=== Instructions for the task ===
Pictures are not part of the copy. Write out exactly the lines from the line with "est d'organiser l'adieu" through the end of the entries below.

=== Data for analysis ===
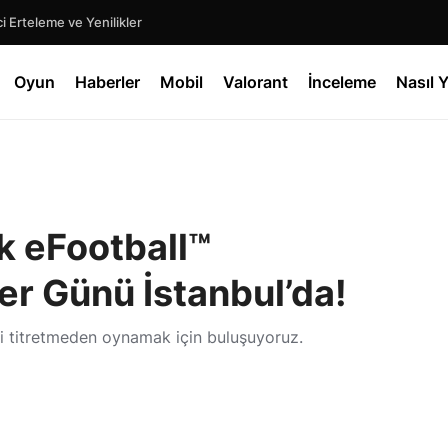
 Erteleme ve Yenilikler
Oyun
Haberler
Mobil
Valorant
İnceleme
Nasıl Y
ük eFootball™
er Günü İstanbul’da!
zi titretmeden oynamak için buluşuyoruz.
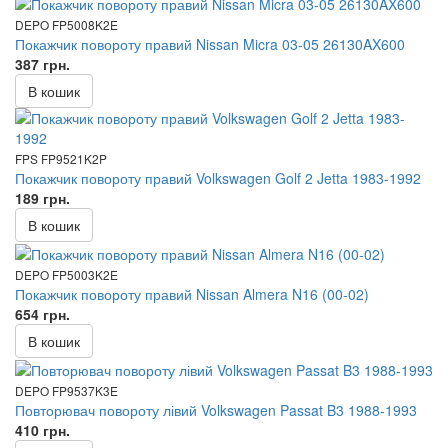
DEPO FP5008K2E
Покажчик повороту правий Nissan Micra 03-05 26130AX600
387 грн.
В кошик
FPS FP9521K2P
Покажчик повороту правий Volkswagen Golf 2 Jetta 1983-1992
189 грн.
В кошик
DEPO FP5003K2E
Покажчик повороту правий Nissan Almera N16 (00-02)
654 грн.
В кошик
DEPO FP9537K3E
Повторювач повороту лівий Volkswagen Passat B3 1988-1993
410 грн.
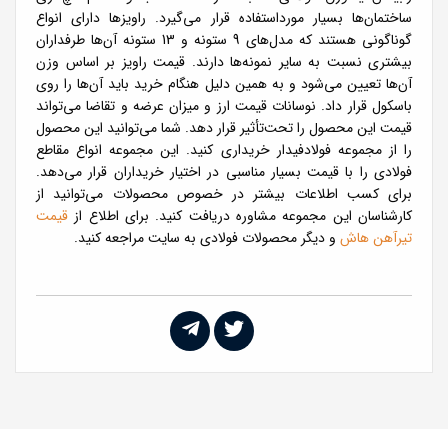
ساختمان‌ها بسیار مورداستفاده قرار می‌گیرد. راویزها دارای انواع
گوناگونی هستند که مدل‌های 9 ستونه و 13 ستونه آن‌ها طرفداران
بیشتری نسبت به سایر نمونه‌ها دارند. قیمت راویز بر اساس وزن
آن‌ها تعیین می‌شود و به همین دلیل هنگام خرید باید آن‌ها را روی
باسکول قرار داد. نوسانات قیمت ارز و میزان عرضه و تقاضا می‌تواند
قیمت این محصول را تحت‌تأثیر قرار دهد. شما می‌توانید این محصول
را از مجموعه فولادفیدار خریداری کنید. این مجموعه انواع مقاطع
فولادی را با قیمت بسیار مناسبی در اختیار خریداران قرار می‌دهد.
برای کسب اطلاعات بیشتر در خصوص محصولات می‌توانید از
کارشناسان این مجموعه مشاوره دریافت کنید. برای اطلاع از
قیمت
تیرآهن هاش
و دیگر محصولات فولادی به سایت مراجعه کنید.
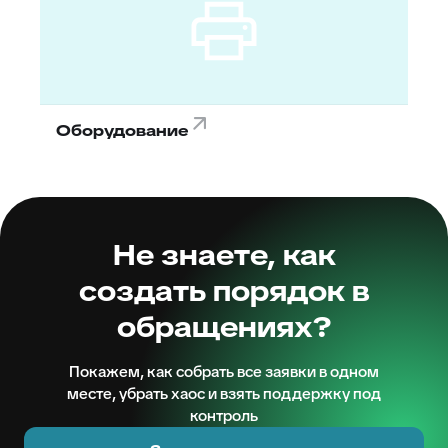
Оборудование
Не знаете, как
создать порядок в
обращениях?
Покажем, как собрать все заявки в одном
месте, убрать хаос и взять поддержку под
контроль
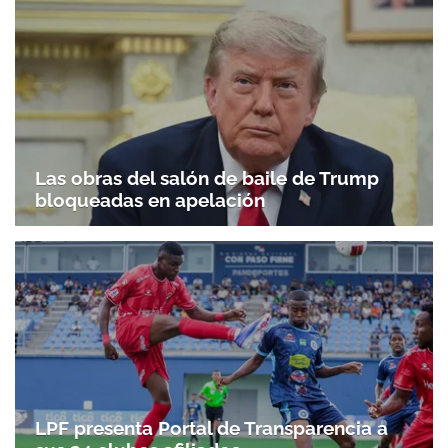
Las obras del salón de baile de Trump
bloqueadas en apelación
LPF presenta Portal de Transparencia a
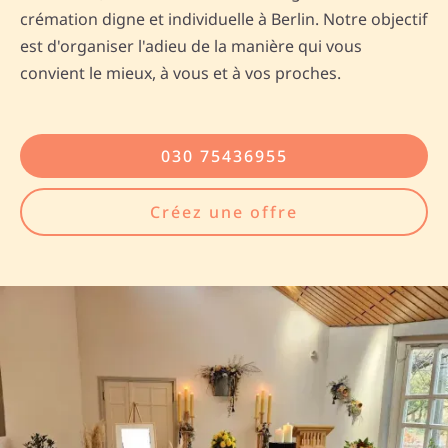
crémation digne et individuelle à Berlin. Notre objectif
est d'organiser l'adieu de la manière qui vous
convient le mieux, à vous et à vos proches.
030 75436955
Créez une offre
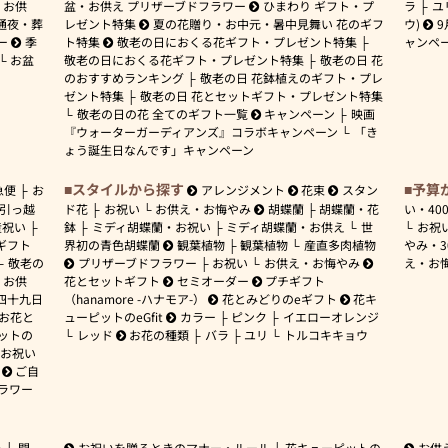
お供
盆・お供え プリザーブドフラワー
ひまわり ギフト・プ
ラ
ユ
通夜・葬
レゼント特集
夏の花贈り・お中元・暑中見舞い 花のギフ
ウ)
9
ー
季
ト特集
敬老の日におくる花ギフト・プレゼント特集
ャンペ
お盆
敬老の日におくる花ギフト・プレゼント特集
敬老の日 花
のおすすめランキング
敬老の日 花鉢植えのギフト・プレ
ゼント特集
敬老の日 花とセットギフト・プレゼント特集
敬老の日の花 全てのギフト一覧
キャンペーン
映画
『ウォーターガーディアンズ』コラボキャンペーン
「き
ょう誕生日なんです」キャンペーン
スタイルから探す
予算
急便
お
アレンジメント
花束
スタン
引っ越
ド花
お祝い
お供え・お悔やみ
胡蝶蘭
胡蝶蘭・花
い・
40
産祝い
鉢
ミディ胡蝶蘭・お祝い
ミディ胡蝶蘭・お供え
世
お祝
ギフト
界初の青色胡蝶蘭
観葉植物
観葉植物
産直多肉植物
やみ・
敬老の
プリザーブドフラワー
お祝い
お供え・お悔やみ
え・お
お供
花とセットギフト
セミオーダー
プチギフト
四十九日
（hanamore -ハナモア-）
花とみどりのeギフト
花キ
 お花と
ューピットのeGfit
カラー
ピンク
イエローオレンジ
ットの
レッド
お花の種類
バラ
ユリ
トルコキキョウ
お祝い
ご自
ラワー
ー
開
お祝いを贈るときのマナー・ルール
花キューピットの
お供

=== Answer to this problem ===
est d'organiser l'adieu de la manière qui vous
convient le mieux, à vous et à vos proches.
030 75436955
Créez une offre
お供
盆・お供え プリザーブドフラワー
ひまわり ギフト・プ
ラ
ユ
通夜・葬
レゼント特集
夏の花贈り・お中元・暑中見舞い 花のギフ
ウ)
9
ー
季
ト特集
敬老の日におくる花ギフト・プレゼント特集
ャンペ
お盆
敬老の日におくる花ギフト・プレゼント特集
敬老の日 花
のおすすめランキング
敬老の日 花鉢植えのギフト・プレ
ゼント特集
敬老の日 花とセットギフト・プレゼント特集
敬老の日の花 全てのギフト一覧
キャンペーン
映画
『ウォーターガーディアンズ』コラボキャンペーン
「き
ょう誕生日なんです」キャンペーン
スタイルから探す
予算
急便
お
アレンジメント
花束
スタン
引っ越
ド花
お祝い
お供え・お悔やみ
胡蝶蘭
胡蝶蘭・花
い・
40
産祝い
鉢
ミディ胡蝶蘭・お祝い
ミディ胡蝶蘭・お供え
世
お祝
ギフト
界初の青色胡蝶蘭
観葉植物
観葉植物
産直多肉植物
やみ・
敬老の
プリザーブドフラワー
お祝い
お供え・お悔やみ
え・お
お供
花とセットギフト
セミオーダー
プチギフト
四十九日
（hanamore -ハナモア-）
花とみどりのeギフト
花キ
 お花と
ューピットのeGfit
カラー
ピンク
イエローオレンジ
ットの
レッド
お花の種類
バラ
ユリ
トルコキキョウ
お祝い
ご自
ラワー
ー
開
お祝いを贈るときのマナー・ルール
花キューピットの
お供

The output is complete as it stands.